Australian novelist Flanagan’s creepy, heavy-handed suspense tale develops around a Sydney stripper caught tragically in a media-frenzied terrorist hysteria.

At the Chairman’s Lounge, an upscale gentlemen’s club in Sydney, works a 26-year-old pole-dancer known as Krystal, or more often, the Doll, though her real name is Gina Davies—a dark-skinned loner who ran away from western Australia when she was 17 and has saved nearly $50,000 from her years dancing to escape to a new life. However, a series of unfortunate events shatters that dream when she spends the night with a fabulously rich, handsome, young foreign stranger, Tariq al-Hakim, a computer programmer and cocaine smuggler, with whom she is photographed entering his apartment house.
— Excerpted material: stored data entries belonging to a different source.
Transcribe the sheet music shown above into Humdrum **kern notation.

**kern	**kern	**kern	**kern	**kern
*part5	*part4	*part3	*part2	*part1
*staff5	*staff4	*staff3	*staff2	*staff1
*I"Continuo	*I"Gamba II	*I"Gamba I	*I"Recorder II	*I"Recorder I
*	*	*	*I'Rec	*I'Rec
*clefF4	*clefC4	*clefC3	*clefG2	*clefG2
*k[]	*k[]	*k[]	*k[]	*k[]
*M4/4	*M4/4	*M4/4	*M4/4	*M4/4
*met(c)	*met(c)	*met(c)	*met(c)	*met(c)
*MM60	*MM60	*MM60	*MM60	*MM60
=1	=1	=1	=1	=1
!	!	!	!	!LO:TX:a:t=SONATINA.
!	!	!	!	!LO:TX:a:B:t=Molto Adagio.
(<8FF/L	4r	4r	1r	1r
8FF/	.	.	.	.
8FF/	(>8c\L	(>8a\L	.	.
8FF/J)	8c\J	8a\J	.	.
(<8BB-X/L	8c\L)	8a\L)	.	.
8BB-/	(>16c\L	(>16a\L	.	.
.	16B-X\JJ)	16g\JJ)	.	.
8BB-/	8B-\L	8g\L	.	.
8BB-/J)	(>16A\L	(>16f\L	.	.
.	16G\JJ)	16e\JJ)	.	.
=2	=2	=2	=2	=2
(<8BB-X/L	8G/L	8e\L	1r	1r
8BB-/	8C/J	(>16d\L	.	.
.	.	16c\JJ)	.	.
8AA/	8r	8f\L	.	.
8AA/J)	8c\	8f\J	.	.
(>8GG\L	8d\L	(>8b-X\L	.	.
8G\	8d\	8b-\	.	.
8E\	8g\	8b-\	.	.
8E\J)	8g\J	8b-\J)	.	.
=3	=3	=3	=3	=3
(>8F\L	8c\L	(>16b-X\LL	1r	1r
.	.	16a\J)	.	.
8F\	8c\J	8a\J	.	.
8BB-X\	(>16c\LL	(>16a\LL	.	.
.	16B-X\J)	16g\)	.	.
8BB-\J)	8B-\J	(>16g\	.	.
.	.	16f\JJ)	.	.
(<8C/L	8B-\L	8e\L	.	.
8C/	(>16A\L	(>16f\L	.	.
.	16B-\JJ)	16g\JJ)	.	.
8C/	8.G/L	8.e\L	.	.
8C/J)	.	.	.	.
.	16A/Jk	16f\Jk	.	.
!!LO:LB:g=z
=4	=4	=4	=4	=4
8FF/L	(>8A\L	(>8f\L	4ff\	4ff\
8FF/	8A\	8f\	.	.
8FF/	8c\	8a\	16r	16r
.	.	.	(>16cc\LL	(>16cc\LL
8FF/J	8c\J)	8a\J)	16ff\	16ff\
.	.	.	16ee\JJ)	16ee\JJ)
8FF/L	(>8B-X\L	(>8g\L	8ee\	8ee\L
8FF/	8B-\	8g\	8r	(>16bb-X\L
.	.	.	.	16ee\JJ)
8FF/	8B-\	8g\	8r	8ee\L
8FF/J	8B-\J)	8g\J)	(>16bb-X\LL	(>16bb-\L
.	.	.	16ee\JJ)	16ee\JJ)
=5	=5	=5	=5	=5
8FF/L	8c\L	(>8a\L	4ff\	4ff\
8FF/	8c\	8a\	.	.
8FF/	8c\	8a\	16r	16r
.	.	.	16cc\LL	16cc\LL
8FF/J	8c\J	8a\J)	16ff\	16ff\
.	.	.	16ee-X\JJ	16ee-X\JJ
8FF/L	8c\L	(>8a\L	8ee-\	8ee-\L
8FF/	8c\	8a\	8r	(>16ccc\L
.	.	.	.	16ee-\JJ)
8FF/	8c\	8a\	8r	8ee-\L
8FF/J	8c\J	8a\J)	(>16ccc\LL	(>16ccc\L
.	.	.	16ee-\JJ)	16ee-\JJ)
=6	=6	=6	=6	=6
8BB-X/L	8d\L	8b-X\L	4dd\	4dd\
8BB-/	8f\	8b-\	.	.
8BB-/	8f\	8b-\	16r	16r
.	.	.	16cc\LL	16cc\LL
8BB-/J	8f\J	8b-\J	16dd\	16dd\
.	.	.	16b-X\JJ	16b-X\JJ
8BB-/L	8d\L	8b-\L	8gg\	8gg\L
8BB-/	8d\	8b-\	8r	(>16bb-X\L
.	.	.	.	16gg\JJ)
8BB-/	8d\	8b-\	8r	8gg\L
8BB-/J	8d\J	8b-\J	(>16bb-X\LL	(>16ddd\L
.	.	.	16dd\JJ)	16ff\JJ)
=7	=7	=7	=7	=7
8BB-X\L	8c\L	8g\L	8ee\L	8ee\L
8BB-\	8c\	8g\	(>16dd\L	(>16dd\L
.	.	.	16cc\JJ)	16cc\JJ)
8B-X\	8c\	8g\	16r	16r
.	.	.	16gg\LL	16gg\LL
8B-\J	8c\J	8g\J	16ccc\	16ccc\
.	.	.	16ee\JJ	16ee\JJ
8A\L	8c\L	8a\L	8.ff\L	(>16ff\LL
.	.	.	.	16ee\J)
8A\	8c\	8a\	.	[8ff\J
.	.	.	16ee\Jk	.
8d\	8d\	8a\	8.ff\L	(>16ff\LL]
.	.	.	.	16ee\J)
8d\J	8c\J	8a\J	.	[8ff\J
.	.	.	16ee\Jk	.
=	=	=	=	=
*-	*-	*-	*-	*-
At the time, the police are looking for a suspected terrorist in the recent bombing at Homebush Olympic Stadium, and Tariq, apparently, is their man, along with his suspected lady accomplice, the Doll, whose photograph is plastered all over the news. Enter the recently demoted second-rate TV newscaster Richard Cody, who frequents the strip club and recognizes the Doll—and a way to bolster his sagging on-air ratings. He begins shamelessly to pump the story in the news so that a veritable manhunt ensues for the stripper, who out of fear and a drug-induced muddle-headedness (cocaine, Zoloft, Stemetil) rejects the idea of turning herself in, and, with the help of her friend, fellow stripper and single mom Wilder, dyes her hair blond and goes into hiding. Nothing will stop Cody, however, especially when Tariq is found dead near the Doll’s apartment; and the poor stripper’s fate as the Unknown Terrorist is sealed. Flanagan (Gould’s Book of Fish, 2001) narrates the story from a position of godlike omniscience, making grim pronouncements on society’s rampant discrimination and fear of foreigners. His tender characterization renders Gina Davies’s tale mightily plausible, and terribly sad.

A writer who knows his characters and setting creates a compelling, timely work.